Inhalation of Aspergillus fumigatus spores induces airway inflammation in mice in a similar manner as observed in Recurrent Airway Obstruction in horses

Moran, G.
Ojeda, G.
Diedrichs, K.
Ortloff Trautmann, Alexander
Barria, M.
Folch, H.
Datos de publicación:
The aim of this study was to determine if mice exposed to Aspergillus (A.)fumigatus spores develop airway inflammation in a similar manner to Recurrent Airway Obstruction (RAO) in horses. Different groups of 2-, 5-, 6- and 8-month-old Rockefeller (RK) mice were used throughout the experiment. The mice were maintained in the animal house for 16 days and kept in cages containing hay contaminated with A. fumigants.

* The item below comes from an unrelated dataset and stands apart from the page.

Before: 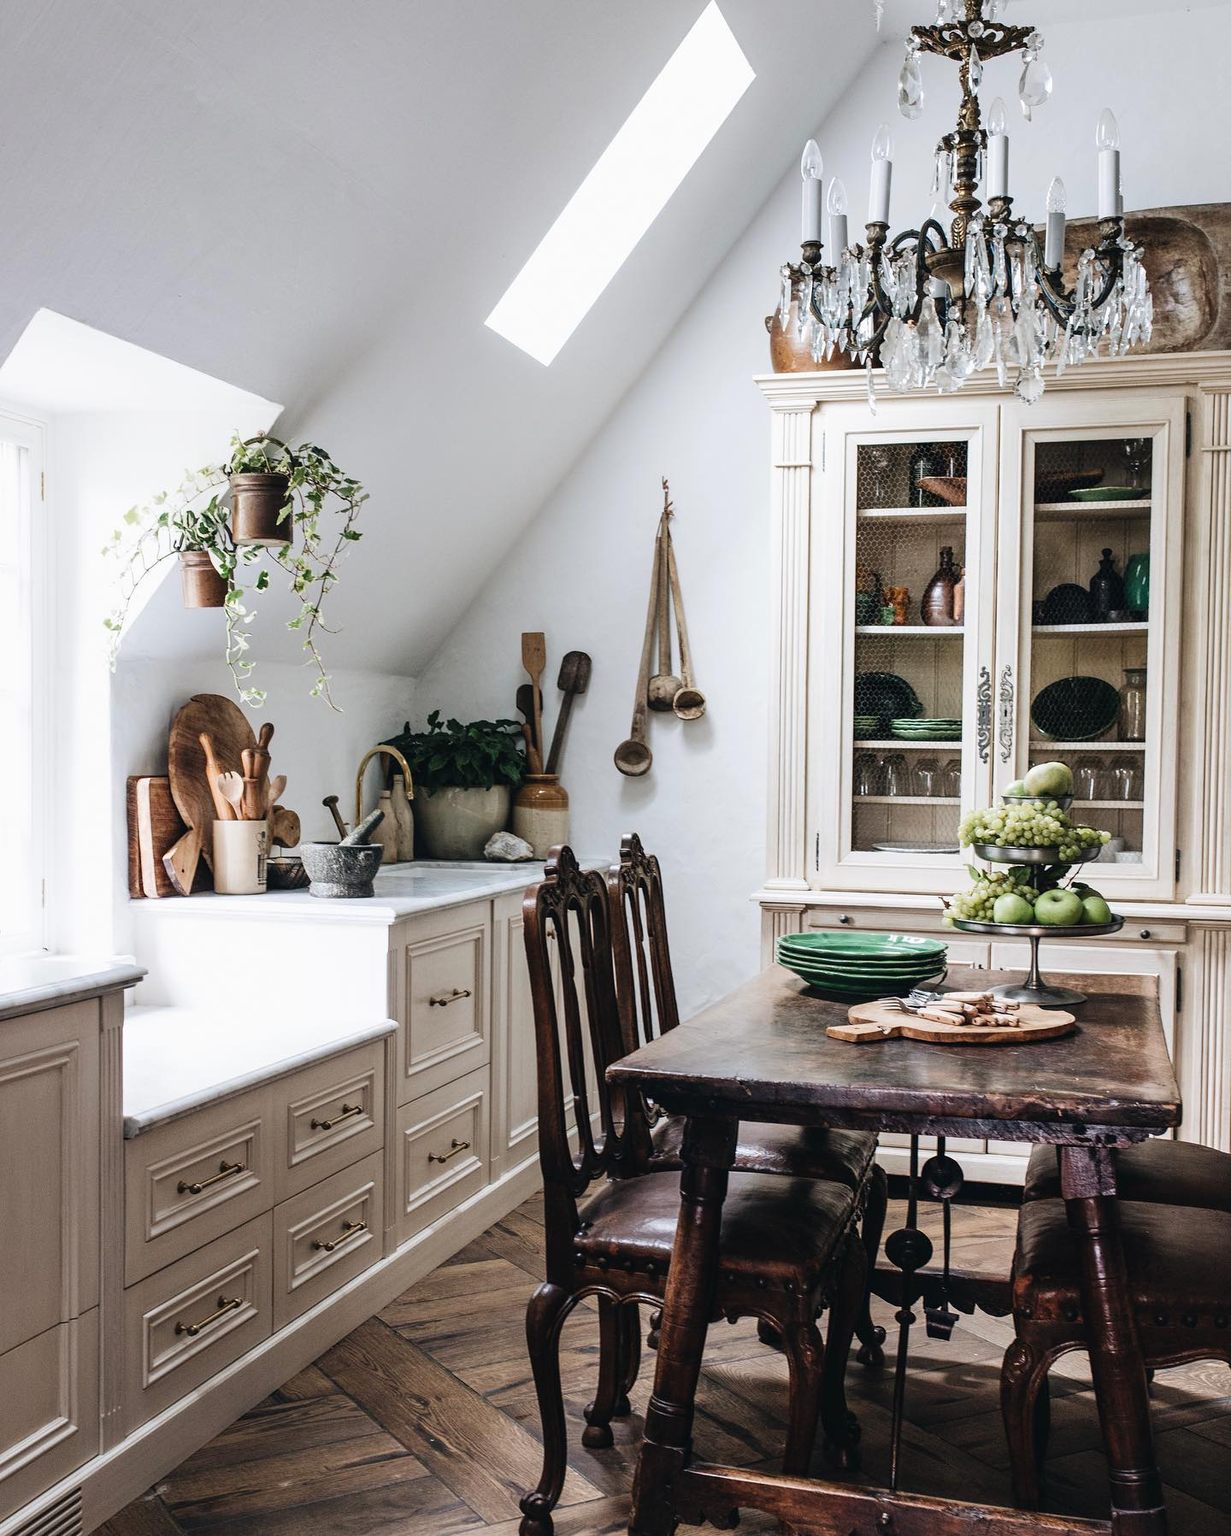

After 16 days of mold exposure, the mice were bled and sacrificed to obtain bronchoalveolar lavage fluid (BALF) or lung tissues for histological analysis. In addition, we measured the levels of A. fumigatus-specific antibodies by ELISA. The results demonstrated that inhalation of A. fumigants spores in mice induced an inflammatory response in the lungs that was characterized by peribronchiolar and perivascular mononuclear infiltration and bronchiolar luminal exudates. Moreover, there was extensive folding of the airway epithelia, which is a sign of airway smooth muscle contraction and smooth muscle hypertrophy. In addition, we observed a high number of neutrophils and an increase in IgE, IgG1 and IgG2a antibodies in the BALF from mice that were older than 5 months and were exposed to A. fumigatus. These animals recovered from their respiratory distress when they were placed in a remission environment. We conclude that simple exposure of mice to moldy hay induces a condition that is similar to RAO in horses. Therefore, using this mouse model for the study of equine RAO offers the opportunity to approximate the immunologic response to airborne irritants and allergens as well as to evaluate pharmacological therapies.